The Muybridge wire, which had been stretched across the finishing line and used to time races for the first time at the US athletics championships in 1891, was no longer necessary. The clock would stop when the wire was broken, since the wire was connected to a mechanical stopwatch. The finishing tape was still used for a while for reasons of nostalgia.
ANECDOTE
Greengrocer among the aristocrats
The skeleton or toboggan, as the British had originally called it, made a return to the Olympic programme after a 20-year absence. This was not by chance, since the 1928 Olympic Winter Games had also been held in St. Moritz and this sport had so far only been practised in the Engadin – on the Cresta Run - by the British St. Moritz Tobogganing Club (SMTC). The Cresta Run had first been built in 1884/85, with ten bends and stretching from the “Leaning Tower” of St. Moritz over more than 1,200 m down to Celerina. The exclusive club had been founded two years later and, for many years, it was the domain of aristocrats and the well-to-do. The American Jennison Heaton became the first Olympic skeleton champion and his brother John R. Heaton finished second.
John R. Heaton, who lived in Paris, also competed in 1948, when he again finished as runner- up. After six runs, he was 1.4 seconds behind Nino Bibbia (born 15 March 1922), who won Italy’s first gold medal at the Olympic Winter Games, but was considered a local. Born in the nearby province of Sondrio, he had grown up in St. Moritz, where his father ran a greengrocer’s shop, and his best friend was Edy Reinalter, the 1948 Olympic slalom champion. Having originally been selected only as a bob pilot, the multi-talented sportsman – he also played in the top division of the Swiss ice hockey league for EHC St. Moritz, for example – raced face down along the Cresta Run for the first time in December 1947. He went so fast that he was called up for the skeleton competition.
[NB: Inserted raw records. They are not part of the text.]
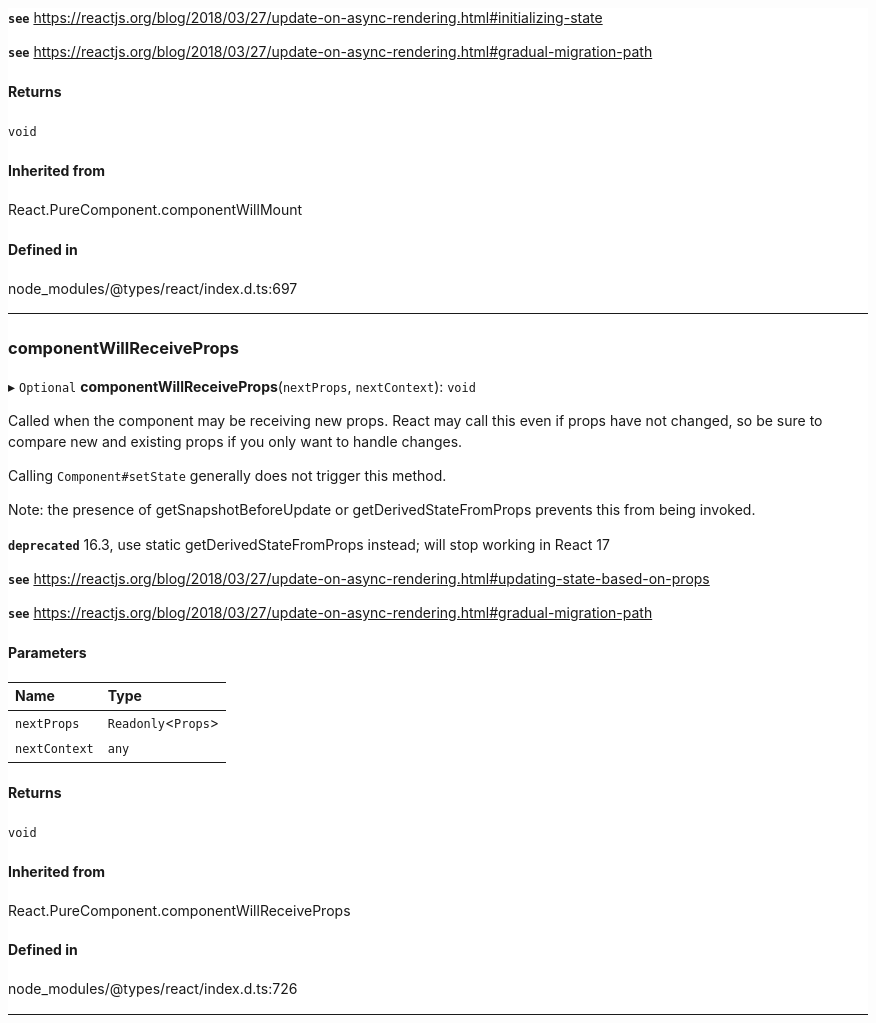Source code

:**`see`** https://reactjs.org/blog/2018/03/27/update-on-async-rendering.html#initializing-state

**`see`** https://reactjs.org/blog/2018/03/27/update-on-async-rendering.html#gradual-migration-path

#### Returns

`void`

#### Inherited from

React.PureComponent.componentWillMount

#### Defined in

node_modules/@types/react/index.d.ts:697

---

### componentWillReceiveProps

▸ `Optional` **componentWillReceiveProps**(`nextProps`, `nextContext`): `void`

Called when the component may be receiving new props.
React may call this even if props have not changed, so be sure to compare new and existing
props if you only want to handle changes.

Calling `Component#setState` generally does not trigger this method.

Note: the presence of getSnapshotBeforeUpdate or getDerivedStateFromProps
prevents this from being invoked.

**`deprecated`** 16.3, use static getDerivedStateFromProps instead; will stop working in React 17

**`see`** https://reactjs.org/blog/2018/03/27/update-on-async-rendering.html#updating-state-based-on-props

**`see`** https://reactjs.org/blog/2018/03/27/update-on-async-rendering.html#gradual-migration-path

#### Parameters

| Name          | Type                 |
| :------------ | :------------------- |
| `nextProps`   | `Readonly`<`Props`\> |
| `nextContext` | `any`                |

#### Returns

`void`

#### Inherited from

React.PureComponent.componentWillReceiveProps

#### Defined in

node_modules/@types/react/index.d.ts:726

---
Sandwiched between a sixth-place finish in the two-man bob and eighth place in the four-man event, Bibbia won gold in the skeleton competition. He achieved 231 victories in his career. He was the master of this terrifying course for three decades and did not hang up his old toboggan until the year 2000! “There were always two inches between my outer runner and the track wall”, he says. To commemorate the SMTC’s two Olympic champions, a Nino Bibbia Challenge Cup and a Heaton Gold Cup are held in St. Moritz each year. In 2006, Bibbia was invited to the Olympic Winter Games as a guest of honour. Turn 10 of the Olympic track in Cesana Pariol is named after him.